First off - the COE process cannot be about assigning blame or serve as a punishment. Well, of course it can play those roles. But I guarantee that if it does you’ll get crappy learnings and will be wasting your time. The reasoning for that is described in this (possibly apocryphal) story about an IBM VP from way back in the day. After a dreadful incident the VP walks into the president's office expecting to be fired. When the President realizes this is their expectation their remark is said to be “Why would I fire you? I just spent $4 million teaching you how not to screw this up.” If you don’t act in accordance with “no blame” and “no punishment” you’re just not going to get the truthful data you need. Also - you’ll be seen as a total jerk. And you don’t want that - right?
Most COE discussions are centered around a written document. This provides structure, persistence and communications scale to the results. AKA - Writing it down lets learning spread beyond people that are in the room for a live discussion.
I’ll start by laying out a common template for such a a document. It’s always good to tune for your situation and culture. I briefly explain each one and then go deeper in the following sections.
Title of the incident: Unfortunately, eventually you’ll write two or more of these. So it’s good to have a title as a high level reference to easy future conversations. Some places go so deep into the blameless part and title the documents some random words like “Effervescent Fleas” (I assume some intern always writes the name generator). But I suggest calling it something more functional like “All warehouse orders bollocksed up due to lack of immutable updates” or just “Unable to ship due to warehouse DB error.” This means you don’t need to map random names to real events. Also I don’t have to look up how to spell Effervescent to find the document every time.
High level summary as to what happened. I strongly encourage the team get as crisp and clear as possible here.
Impact to the business. This can include customers impacted and how, dollars lost, and everything up to and including (but hopefully not) lives lost. This is an incredibly common spot to have unhelpful tension in the doc creation process. For reasons explained below.
Timeline: This helps provide a common understanding of what happened when. This may seem nit-picky, but picture two COE’s. One where issues were popping up for weeks before someone noticed, and another where a wailing siren kicked everyone into action within 5 minutes of the start of the problem. They’re rather different - right?
Metrics: Another area that can be really misused. All I’ll say is don’t go crazy, include what helps people understand and derive next steps. Leave the rest.
Deep dive into what happened / Analysis of root cause
Where did we get lucky? (optional but fun and surprisingly useful)

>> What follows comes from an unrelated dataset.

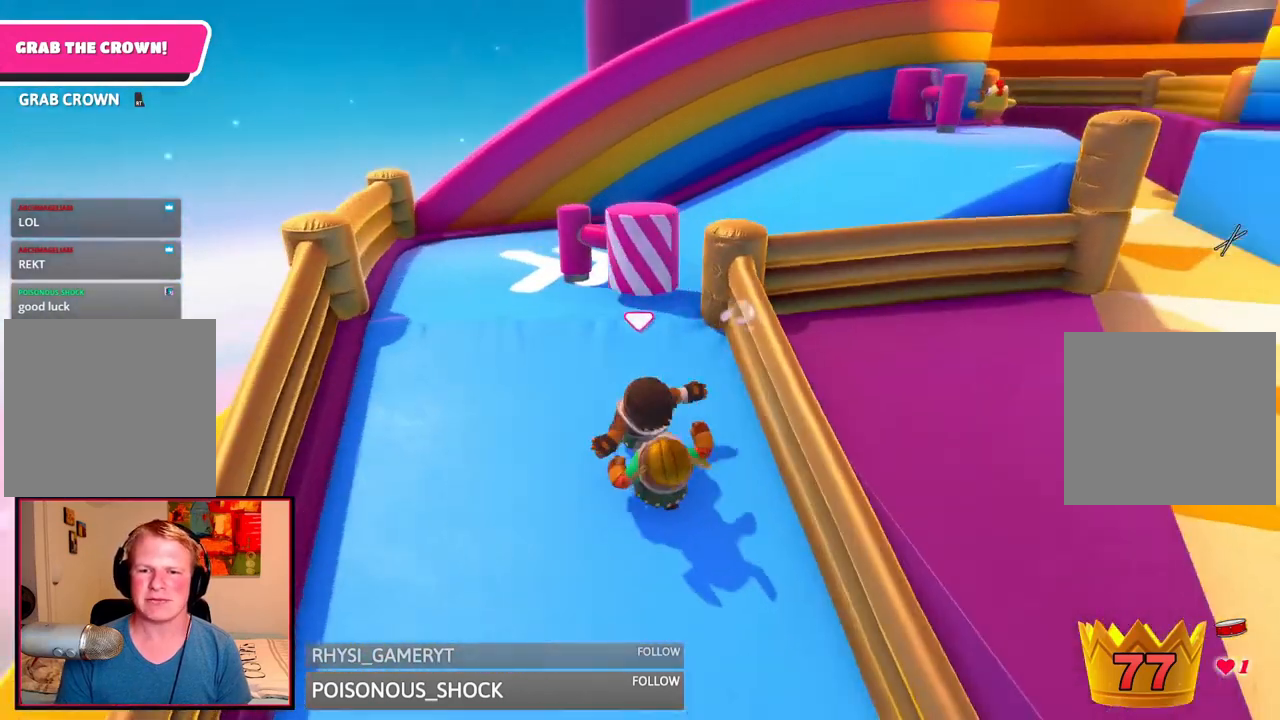
{"dt_ms": 500, "buttons": [], "left_stick": "left", "right_stick": "center", "events": [[333, "left_stick", "left"]]}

Corrective steps to be taken based on our analysis. To state something obvious that doesn’t always get really thought about - don’t write things here you really don’t intend to do.
Common pitfalls
Some gotchas that can keep you from holding an effective, blameless postmortem include;
Focusing too narrowly on what happened vs. the larger pattern.
Looking for hyper specific root cause relationships in complex systems.
Believing it’s impossible to find a root cause due to complexity. Which can cause missing out on basic changes that would help a lot in the future.
Giving the impression the postmortem is punishment.
Intending the COE as punishment.
Answering lots of questions that aren’t that helpful. This is often a case of not realizing that “questions are cheap and answers are expensive.” (thanks Oliver Jones) for teaching me that one. It’s easy in every section of the doc for someone to pipe up with “what about X?” or “can you share more details on Y?” As in almost all things before taking the time to research an answer you should ask if the group will make a different decision going forward if they have more information. If the answer is no - then politely decline to spend more time on the answer. If this is the only thing you take away then I think this article gave you your money’s worth.
Listing every thing you could possibly improve and then doing them all regardless of how much each reduces actual risk.
Performing a pro forma dance to fill in a document and hold a meeting that lacks value or just takes 5x as much time as it should. Possibly because you’re answering a bunch of questions that don’t have leverage for future decisions.
Making “corrections” that rely on best intentions vs. mechanisms. A mechanism is something that doesn’t require people to pay attention at the right moment. For example - we hope people will check their brake pads on a regular basis. But not checked manually. That’s a best intention to do something. However, there is a mechanism that’s not reliant on the owner being super diligent. An overly worn brake pad will make loud screeching noise that increases the chance the issue will be noticed early enough. That’s your mechanism.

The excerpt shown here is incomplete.